───── MATERIAL FOR THIS TASK

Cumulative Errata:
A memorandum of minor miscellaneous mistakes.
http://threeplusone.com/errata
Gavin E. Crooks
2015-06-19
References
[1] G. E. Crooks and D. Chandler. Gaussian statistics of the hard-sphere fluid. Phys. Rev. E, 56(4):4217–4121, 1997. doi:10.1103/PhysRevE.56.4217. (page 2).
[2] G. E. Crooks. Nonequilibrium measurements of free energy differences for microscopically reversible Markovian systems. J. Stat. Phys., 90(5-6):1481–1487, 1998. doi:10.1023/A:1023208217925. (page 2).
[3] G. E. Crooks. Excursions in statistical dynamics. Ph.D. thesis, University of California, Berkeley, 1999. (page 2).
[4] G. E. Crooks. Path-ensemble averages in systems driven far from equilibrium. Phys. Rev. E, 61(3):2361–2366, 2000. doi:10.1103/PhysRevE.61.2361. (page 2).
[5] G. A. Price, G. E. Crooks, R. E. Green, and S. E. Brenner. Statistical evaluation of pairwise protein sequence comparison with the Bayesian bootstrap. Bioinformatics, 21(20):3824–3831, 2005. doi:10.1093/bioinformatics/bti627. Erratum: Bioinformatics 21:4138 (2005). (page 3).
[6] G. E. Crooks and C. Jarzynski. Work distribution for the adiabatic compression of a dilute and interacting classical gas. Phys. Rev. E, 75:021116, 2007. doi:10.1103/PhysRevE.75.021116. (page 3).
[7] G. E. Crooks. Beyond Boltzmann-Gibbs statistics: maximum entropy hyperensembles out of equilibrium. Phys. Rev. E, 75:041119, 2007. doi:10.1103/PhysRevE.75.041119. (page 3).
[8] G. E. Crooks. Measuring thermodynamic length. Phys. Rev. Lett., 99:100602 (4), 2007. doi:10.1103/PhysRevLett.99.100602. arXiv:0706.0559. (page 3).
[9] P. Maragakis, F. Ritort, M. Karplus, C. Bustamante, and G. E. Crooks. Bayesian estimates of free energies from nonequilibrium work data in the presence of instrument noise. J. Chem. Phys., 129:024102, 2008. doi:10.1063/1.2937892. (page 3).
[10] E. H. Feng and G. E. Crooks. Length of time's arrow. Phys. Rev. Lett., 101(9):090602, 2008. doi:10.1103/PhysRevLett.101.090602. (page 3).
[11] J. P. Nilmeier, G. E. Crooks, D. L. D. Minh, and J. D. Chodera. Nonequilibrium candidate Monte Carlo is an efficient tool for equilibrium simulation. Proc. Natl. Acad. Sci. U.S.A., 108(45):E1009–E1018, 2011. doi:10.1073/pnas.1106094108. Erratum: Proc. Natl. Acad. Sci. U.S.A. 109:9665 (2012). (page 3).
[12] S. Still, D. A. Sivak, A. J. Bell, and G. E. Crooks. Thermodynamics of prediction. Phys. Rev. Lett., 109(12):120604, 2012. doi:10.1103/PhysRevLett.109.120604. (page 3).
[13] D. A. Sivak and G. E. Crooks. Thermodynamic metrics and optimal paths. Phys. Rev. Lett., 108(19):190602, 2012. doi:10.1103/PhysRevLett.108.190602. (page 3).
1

──────────

## EXERCISE REQUIREMENTS
Your task for the entries above: copy exactly the span starting with the line with "[6] G. E. Crooks" and going on through the line with "[11] J. P. Nilmeier, G.", both lines included, and nothing else.

## REPLY TO THE EXERCISE
[6] G. E. Crooks and C. Jarzynski. Work distribution for the adiabatic compression of a dilute and interacting classical gas. Phys. Rev. E, 75:021116, 2007. doi:10.1103/PhysRevE.75.021116. (page 3).
[7] G. E. Crooks. Beyond Boltzmann-Gibbs statistics: maximum entropy hyperensembles out of equilibrium. Phys. Rev. E, 75:041119, 2007. doi:10.1103/PhysRevE.75.041119. (page 3).
[8] G. E. Crooks. Measuring thermodynamic length. Phys. Rev. Lett., 99:100602 (4), 2007. doi:10.1103/PhysRevLett.99.100602. arXiv:0706.0559. (page 3).
[9] P. Maragakis, F. Ritort, M. Karplus, C. Bustamante, and G. E. Crooks. Bayesian estimates of free energies from nonequilibrium work data in the presence of instrument noise. J. Chem. Phys., 129:024102, 2008. doi:10.1063/1.2937892. (page 3).
[10] E. H. Feng and G. E. Crooks. Length of time's arrow. Phys. Rev. Lett., 101(9):090602, 2008. doi:10.1103/PhysRevLett.101.090602. (page 3).
[11] J. P. Nilmeier, G. E. Crooks, D. L. D. Minh, and J. D. Chodera. Nonequilibrium candidate Monte Carlo is an efficient tool for equilibrium simulation. Proc. Natl. Acad. Sci. U.S.A., 108(45):E1009–E1018, 2011. doi:10.1073/pnas.1106094108. Erratum: Proc. Natl. Acad. Sci. U.S.A. 109:9665 (2012). (page 3).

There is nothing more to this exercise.